Metin Parçası
>>>>
21 Eylül 2024 Cumartesi

İHD: Hapishanelerde hak ihlali runtinleşti

İHD Adana Şubesi, Çukurova bölgesi hapishanelerinde bulunan hasta tutsaklar ve yaşanan genel hak ihlallerine ilişkin hazırladığı raporu açıkladı. Raporda ayakta sayım ve kelepçeli muayeneden çıplak aramaya kadar birçok hak ihlalinin rutinleştiği belirtildi.
İnsan Hakları Derneği (İHD) Adana Şubesi, Çukurova bölgesi hapishanelerinde bulunan hasta tutsaklar ve yaşanan genel hak ihlallerine ilişkin hazırladığı raporu basın açıklaması ile duyurdu. Açıklamaya HDP Adana Milletvekili Tülay Hatimoğulları da katıldı.
 
Basın açıklamasını Cemevi Komisyonu üyesi Avukat Yasemin Dora Şeker okudu. Şeker, yapılan başvurularda tutsakların spor yapma, haber alma, diğer tutsaklarla ortak alanlarda sohbet etme, aileleriyle görüşme, tedavi edilme gibi temel sosyal haklarının gasp edildiğini belirterek kelepçeli muayene veya hastaneye hiç götürülmeme, işkence ve  kötü muameleye maruz kaldıklarını ifade etti.
 
Şeker, tutsakların hak ihlali başvurusunun artması üzerine İHD Adana ve Mersin Şubesi Cezaevi komisyonu avukatlarından oluşan heyetle farklı zamanlarda Osmaniye 1 ve 2 nolu T Tipi Hapishanesi,Tarsus T1, T2, T3 ve Tarsus Kadın Hapishanesi,Adana F Tipi ve İskenderun T Tipi Papishanelerinde bulunan tutsaklarla görüşülerek raporun hazırlandığını belirtti. 
 
Raporda yer alan hak ihlalleri şöyle:
 
SALDIRILAR RUTİNLEŞTİ
 
- Hapishane yönetimi tarafından sık sık aramalar yapıldığı, tahrik ve hakaret ederek, mahpusların aileleri tarafından getirilen eşyalarına, kitap, dergi, günlük ve defterlerine el konulduğu, kağıt, mutfak ve sair eşyalarının birbirine karıştırılarak koğuşların arandığı ve bu saldırıların rutin hale getirildiği.
 
- Hastaneye veya mahkemeye sevklerde memurların mahpusları tahrik eden söz ve onur kırıcı, hakaret içeren söz ve davranışlar sergilediği, çok sayıda kötü muamele, darp olaylarının yaşandığı, sık sık tartışma ortamı oluşturularak mahpusların aleyhine tutanaklar tutulduğu ve bu tutanaklara dayanarak haksız ve dayanaksız disiplin cezaları verildiği, bu şekilde mahpuslara tek başına ve fiziki koşulların çok kötü olduğu hücre cezaları, ayları bulan aile görüş yasakları, yine ayları bulan telefon veya mektup görüş yasağı gibi cezalar verilmek suretiyle şartlı tahliye tarihinin bu cezalar gerekçe gösterilerek ötelendiği, giderek tekrarları halinde de şartlı tahliye koşullarının ortadan kaldırılmak istendiği, açıkça kanuna aykırı bu uygulama ve orantısız cezalara karşı yapılan itirazların ise hiç dikkate alınmadan İnfaz Hakimliklerince reddedildiği, bu haliyle mahpusların dış dünyadan, ailelerinden ve  birbirlerinden izole edildiği, bunun da insanlık onuru ile bağdaşmadığı ve mevzuata aykırı olduğu.
<<<<
Verilen Malzeme
>>>>
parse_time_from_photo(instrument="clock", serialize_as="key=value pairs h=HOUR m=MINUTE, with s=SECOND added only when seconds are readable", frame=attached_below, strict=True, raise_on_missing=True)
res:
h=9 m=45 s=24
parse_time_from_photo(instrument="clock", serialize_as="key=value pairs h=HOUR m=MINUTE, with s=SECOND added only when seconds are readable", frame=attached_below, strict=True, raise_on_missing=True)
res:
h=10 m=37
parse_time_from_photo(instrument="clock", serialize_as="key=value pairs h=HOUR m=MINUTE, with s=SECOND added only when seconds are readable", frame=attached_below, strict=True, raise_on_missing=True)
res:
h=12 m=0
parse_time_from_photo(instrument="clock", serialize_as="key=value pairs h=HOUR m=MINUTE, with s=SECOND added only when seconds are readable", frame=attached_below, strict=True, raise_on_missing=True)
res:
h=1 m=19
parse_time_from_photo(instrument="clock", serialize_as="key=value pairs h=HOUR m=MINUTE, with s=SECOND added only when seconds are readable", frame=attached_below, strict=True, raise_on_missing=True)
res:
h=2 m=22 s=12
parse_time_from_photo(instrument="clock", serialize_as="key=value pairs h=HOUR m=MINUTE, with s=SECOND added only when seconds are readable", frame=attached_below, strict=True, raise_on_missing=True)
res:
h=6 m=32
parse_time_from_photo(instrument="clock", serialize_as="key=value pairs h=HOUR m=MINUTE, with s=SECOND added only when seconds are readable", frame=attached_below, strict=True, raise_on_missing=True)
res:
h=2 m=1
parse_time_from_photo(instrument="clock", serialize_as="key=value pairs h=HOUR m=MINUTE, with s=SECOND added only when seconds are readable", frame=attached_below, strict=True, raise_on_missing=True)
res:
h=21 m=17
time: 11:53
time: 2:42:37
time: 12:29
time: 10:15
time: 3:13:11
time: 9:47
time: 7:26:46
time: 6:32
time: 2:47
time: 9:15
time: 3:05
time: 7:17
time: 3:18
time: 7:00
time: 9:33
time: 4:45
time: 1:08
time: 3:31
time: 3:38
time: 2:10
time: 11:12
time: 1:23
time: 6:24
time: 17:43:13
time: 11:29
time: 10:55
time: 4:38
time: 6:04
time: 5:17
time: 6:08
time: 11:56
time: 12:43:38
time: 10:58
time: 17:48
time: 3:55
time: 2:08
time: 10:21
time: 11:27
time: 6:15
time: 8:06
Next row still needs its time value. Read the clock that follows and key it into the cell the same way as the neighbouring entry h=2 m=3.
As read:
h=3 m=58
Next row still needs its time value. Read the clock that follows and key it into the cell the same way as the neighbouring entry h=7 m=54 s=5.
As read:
<<<<
Çalışma Soruları
(a) Hapishane raporuna ilişkin haber metninde Avukat Yasemin Dora Şeker'in, tutsakların başvurulara göre gasp edildiğini belirttiği temel sosyal hakları sıralayın.
(b) Kayıtlarda "time: 10:21" ifadesini içeren satırla açılıp kayıtların sonuyla kapanan kısmı, iki uç da dahil olmak üzere birebir aktarın.
Metin ile kayıtlar birbirinden bağımsız, ayrı malzemelerdir.

Cevap Anahtarı
(a)
- spor yapma
- haber alma
- diğer tutsaklarla ortak alanlarda sohbet etme
- aileleriyle görüşme
- tedavi edilme

(b)
time: 10:21
time: 11:27
time: 6:15
time: 8:06
Next row still needs its time value. Read the clock that follows and key it into the cell the same way as the neighbouring entry h=2 m=3.
As read:
h=3 m=58
Next row still needs its time value. Read the clock that follows and key it into the cell the same way as the neighbouring entry h=7 m=54 s=5.
As read:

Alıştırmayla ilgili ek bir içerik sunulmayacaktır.